Spanwise distributions of the drag coefficients of each individual cylinder in the 3-D bristled wings with different aspect ratios. The vertical dashed line marks where \(C_d\) of the 3-D wing is 10% larger than that of the 2-D wing.

From Fig. 18, it can also be seen that for the cases considered, the length of the tip region affected by the 3-D effect almost does not change as the wing length (or, AR) changes. In Fig. 18, the dashed line marks the spanwise location where the sum of \({C_d}\) of every cylinder of the 3-D wing (let us call it \({C_d}\) of the wing) is 10% larger than that of the 2-D wing. The distance between the dashed line and the wing tip could be taken as the length of the tip region affected by the 3-D effect, which is approximately 0.23c for the three cases. Moreover, the peak values of \({C_d}\)’s of corresponding cylinders in the three cases are almost equal. For the three wings, integrating \({C_d}\) of the wing between the dashed line and the wing tip and non-dimensionalizing the result with the distance between the dashed line and the wing tip gives 3.718, 3.724, and 3.724, respectively. This means the drag coefficient of the tip region affected by the 3-D effect hardly varies with the aspect ratio. Therefore, the 3-D effect in the tip region of the 3-D wing causes the same amount of total drag increment over the 2-D wing. This is a very interesting result.

Conclusion

Through the analysis of the detailed flow field and the aerodynamic force of the 3-D bristled wing model at the fixed chord-based Re of 10, the following findings are obtained: (i) The drag coefficient of the 3-D bristled wing decreases as the aspect ratio increases and is always larger than that of the corresponding 2-D bristled wing (by 14.5%, 9.16%, and 5.73% when AR = 1.5, 2.0, and 2.5, respectively). This is contrary to the 3-D effect at high Re (e.g., the drag coefficient of the 3-D cylinder increases as the aspect ratio increases and is always smaller than that of the corresponding 2-D cylinder at high Re). The increased drag coefficient of the 3-D bristled wing over the 2-D wing comes from the wing tip regions. In the wing tip region, the flow velocity around the cylinder (bristle) increases dramatically due to the vanishment of the cylinder surface beyond the tip. (ii) For the wings with different aspect ratios considered in this study (AR = 1.5, 2.0, and 2.5), the lengths of the tip regions affected by the 3-D effect are all about 0.23c, and the peak values of the drag coefficients are approximately equal, and so are the drag increments in the tip region (caused by the 3-D effect). That is, for the bristled wings considered, the 3-D effect in the tip region almost does not vary with the aspect ratio.

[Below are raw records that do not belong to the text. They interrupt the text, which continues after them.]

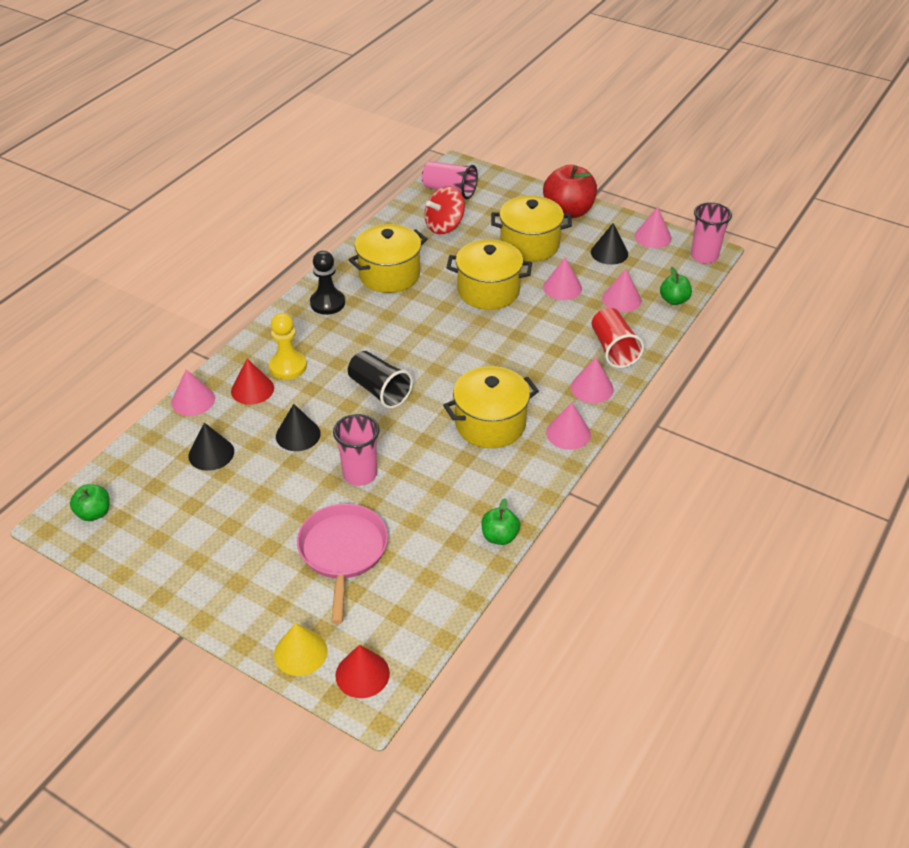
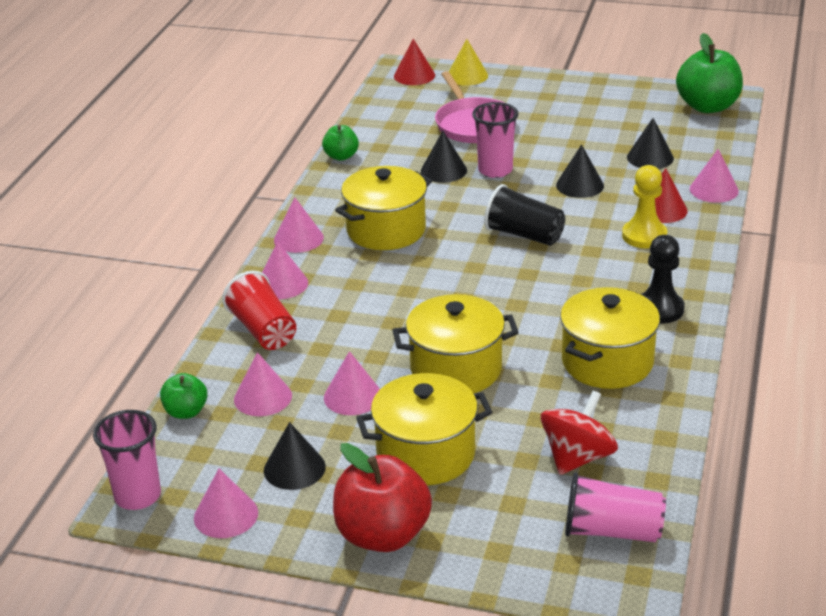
camera: 165 degrees right, 10 degrees down
(94, 513) = (707, 106): green apple -> green apple, size x1.87
(407, 487) = (443, 170): none -> black cone

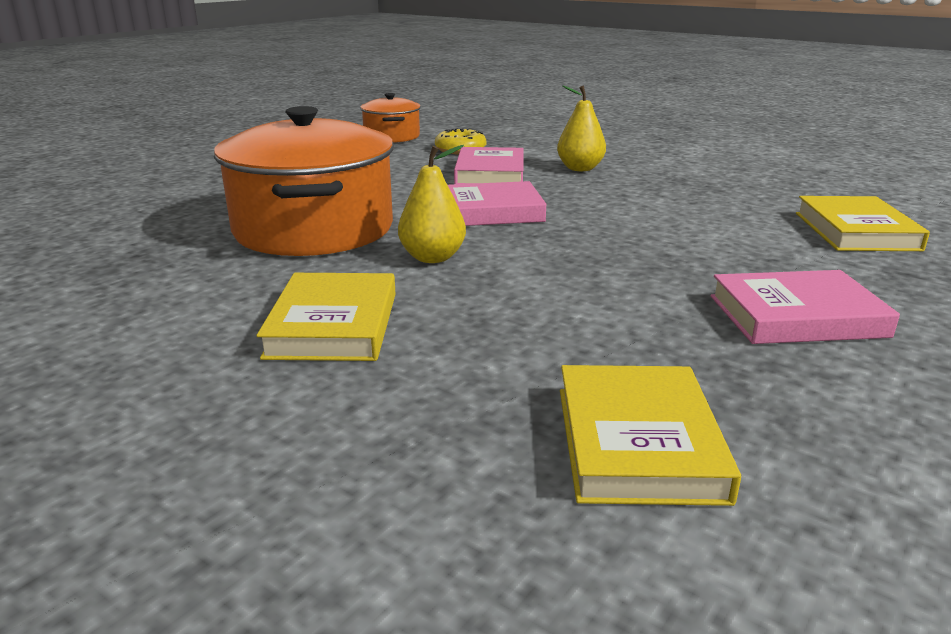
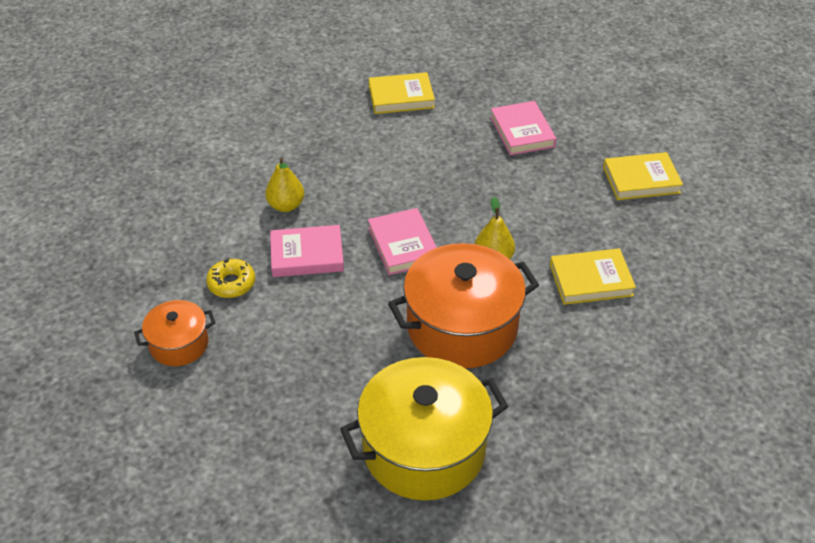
camera: 100 degrees left, 20 degrees up
(157, 201) = (424, 449): none -> yellow pot

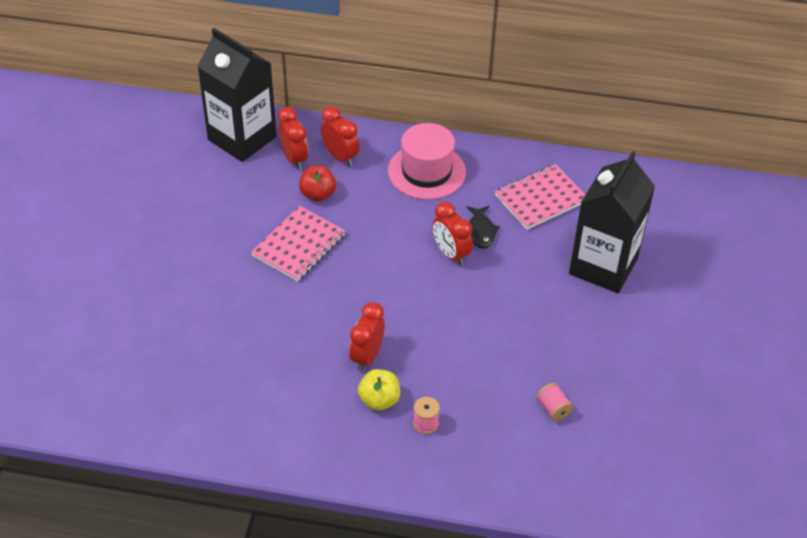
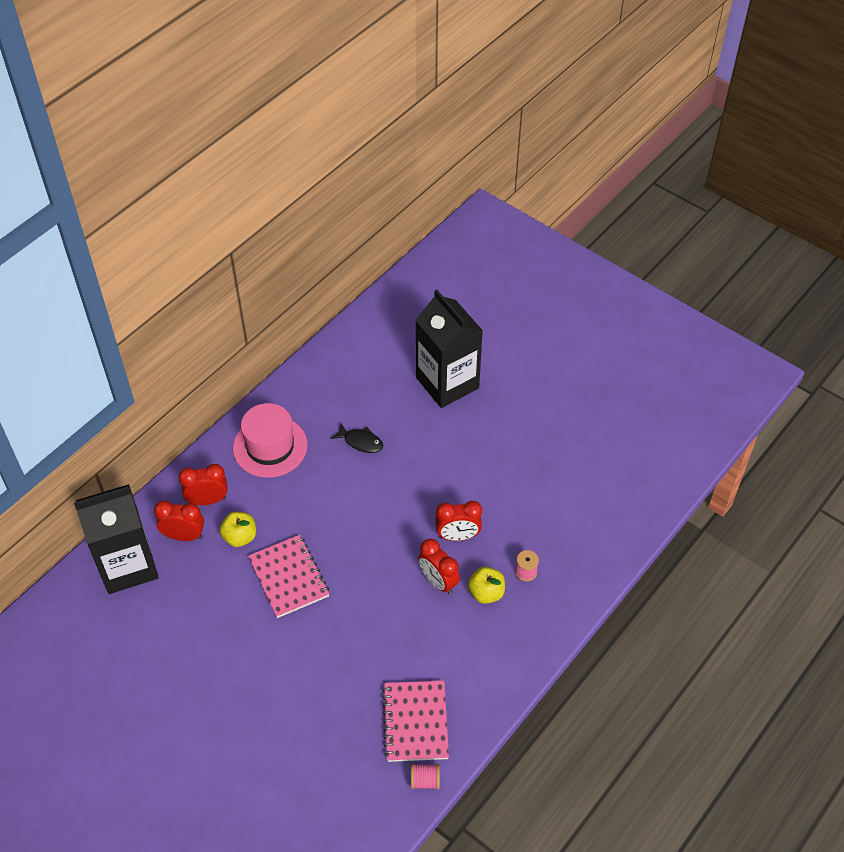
camera: 60 degrees left, 5 degrees up
(318, 194) = (240, 537): red apple -> yellow apple
(451, 254) = (370, 474): red clock -> red clock (458, 536)
(540, 199) = (354, 386): pink notebook -> pink notebook (415, 722)
(553, 409) = (559, 483): pink spool -> pink spool (425, 780)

Because the 3-D bristled wing model and the motion of the wing in this work are quite basic, future work could probe deeper into more sophisticated models and motions (e.g., how the radial arrangement of the bristles will affect the drag of the wing; what the drag distribution of the wing will be like during rotation, or, a real flapping motion). Understanding why the bristled wing only appears in the smallest insects and the potential benefits of this kind of configuration will be helpful to the design of the micro air vehicles.